§ **What needs to be done**
Starting at the line with "neck: (577, 637)", copy each line through the last one below exactly as written, without any pictures.

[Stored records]
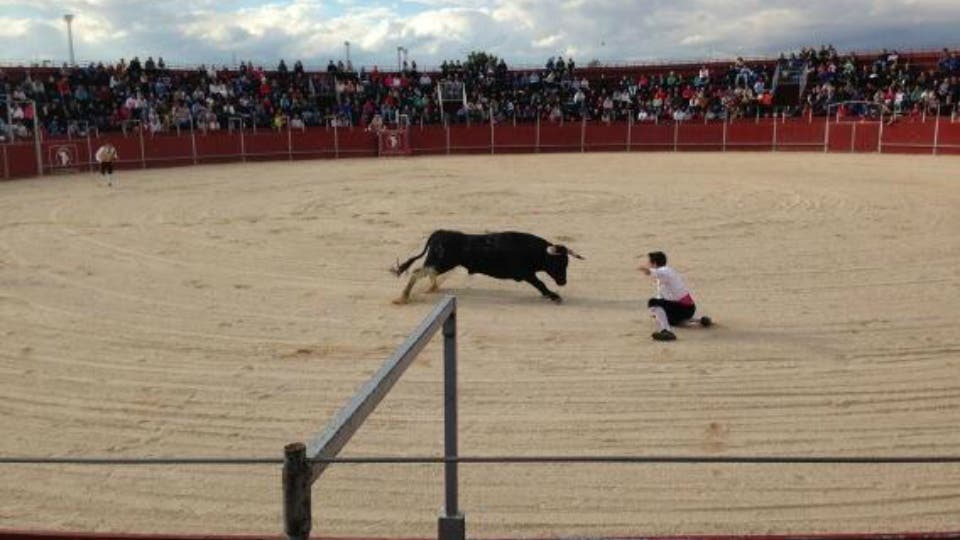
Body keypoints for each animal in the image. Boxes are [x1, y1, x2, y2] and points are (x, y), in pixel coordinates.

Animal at [390, 229, 584, 304]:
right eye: (558, 263)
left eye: (567, 263)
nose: (563, 282)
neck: (533, 250)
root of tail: (439, 233)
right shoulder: (526, 274)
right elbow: (541, 284)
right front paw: (554, 296)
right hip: (442, 263)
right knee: (417, 272)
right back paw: (403, 297)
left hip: (440, 263)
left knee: (426, 272)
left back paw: (431, 289)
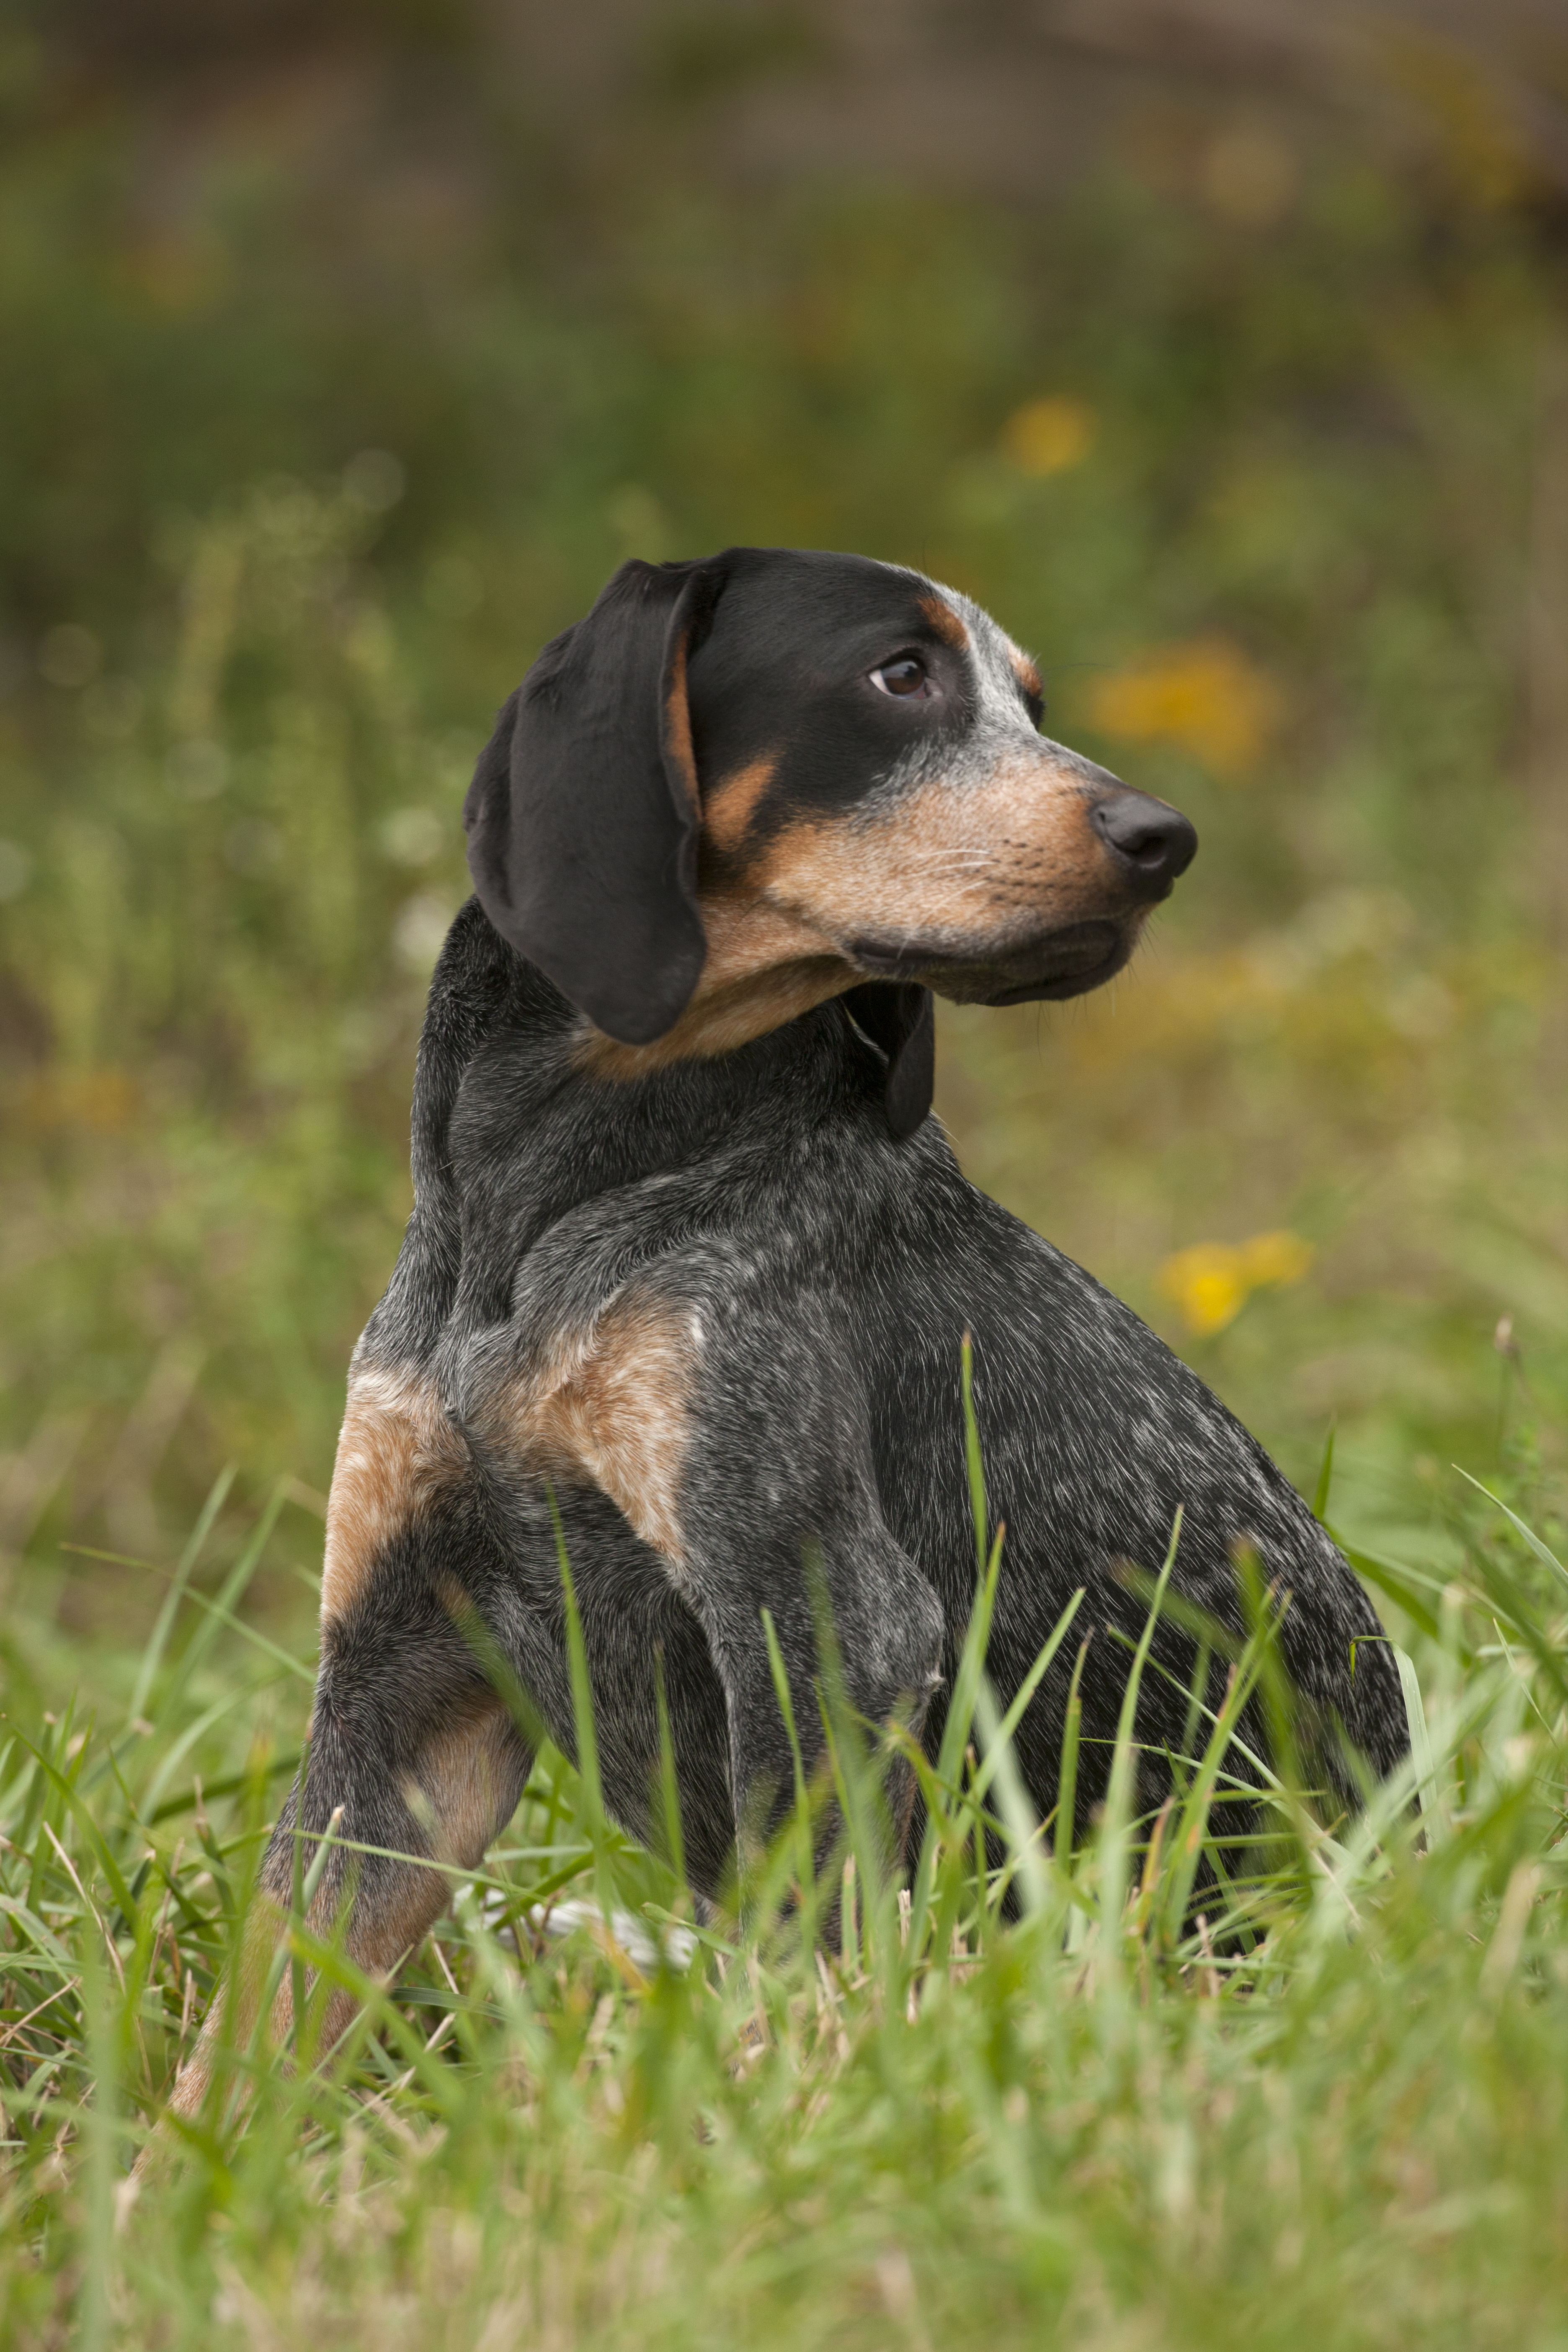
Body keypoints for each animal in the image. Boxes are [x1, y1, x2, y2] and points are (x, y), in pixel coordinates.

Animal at [165, 555, 1401, 2135]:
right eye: (898, 676)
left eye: (1030, 700)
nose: (1163, 838)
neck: (555, 1203)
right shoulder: (399, 1677)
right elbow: (260, 2015)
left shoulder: (822, 1627)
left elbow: (803, 1965)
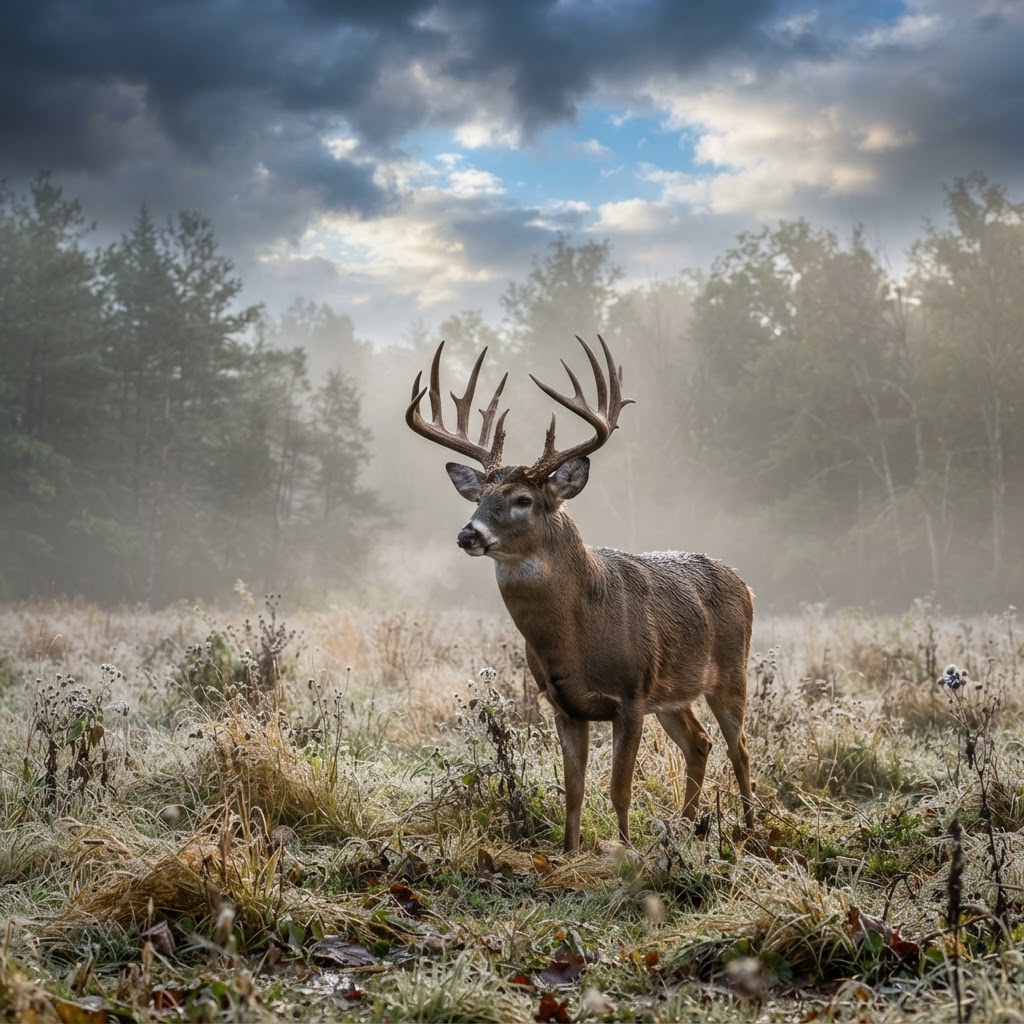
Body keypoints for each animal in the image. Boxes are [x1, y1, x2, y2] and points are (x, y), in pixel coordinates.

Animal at [406, 335, 755, 853]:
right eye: (479, 498)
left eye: (522, 500)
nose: (468, 534)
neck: (577, 637)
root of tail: (744, 581)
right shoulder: (564, 704)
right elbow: (574, 790)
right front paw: (569, 854)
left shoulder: (630, 696)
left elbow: (618, 789)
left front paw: (626, 851)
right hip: (674, 694)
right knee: (701, 743)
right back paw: (686, 827)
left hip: (731, 672)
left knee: (740, 747)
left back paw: (752, 829)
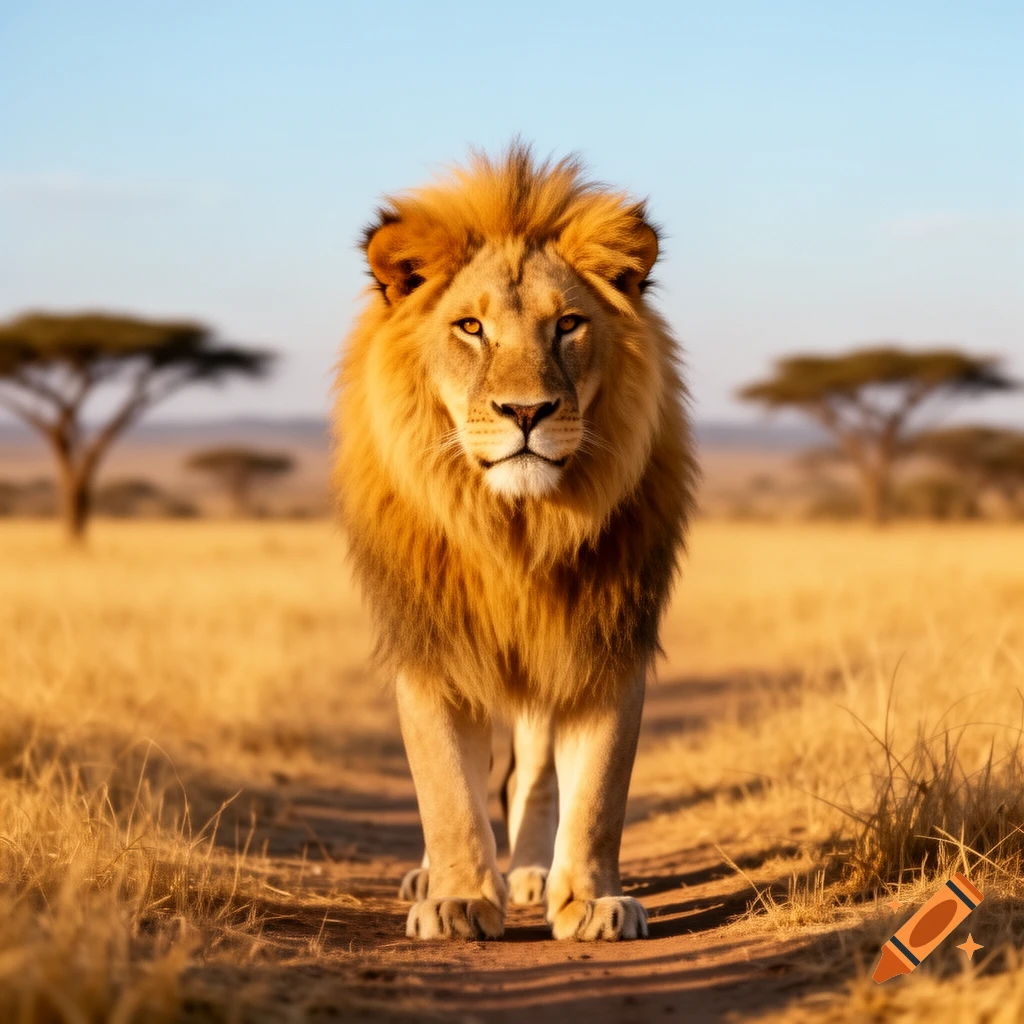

§ **Exercise result**
neck: (577, 637)
root of tail: (744, 581)
right shoulder: (564, 704)
right elbow: (574, 790)
right front paw: (569, 854)
left shoulder: (630, 696)
left elbow: (618, 789)
left front paw: (626, 851)
right hip: (674, 694)
right knee: (701, 743)
right back paw: (686, 827)
left hip: (731, 672)
left knee: (740, 747)
left back paw: (752, 829)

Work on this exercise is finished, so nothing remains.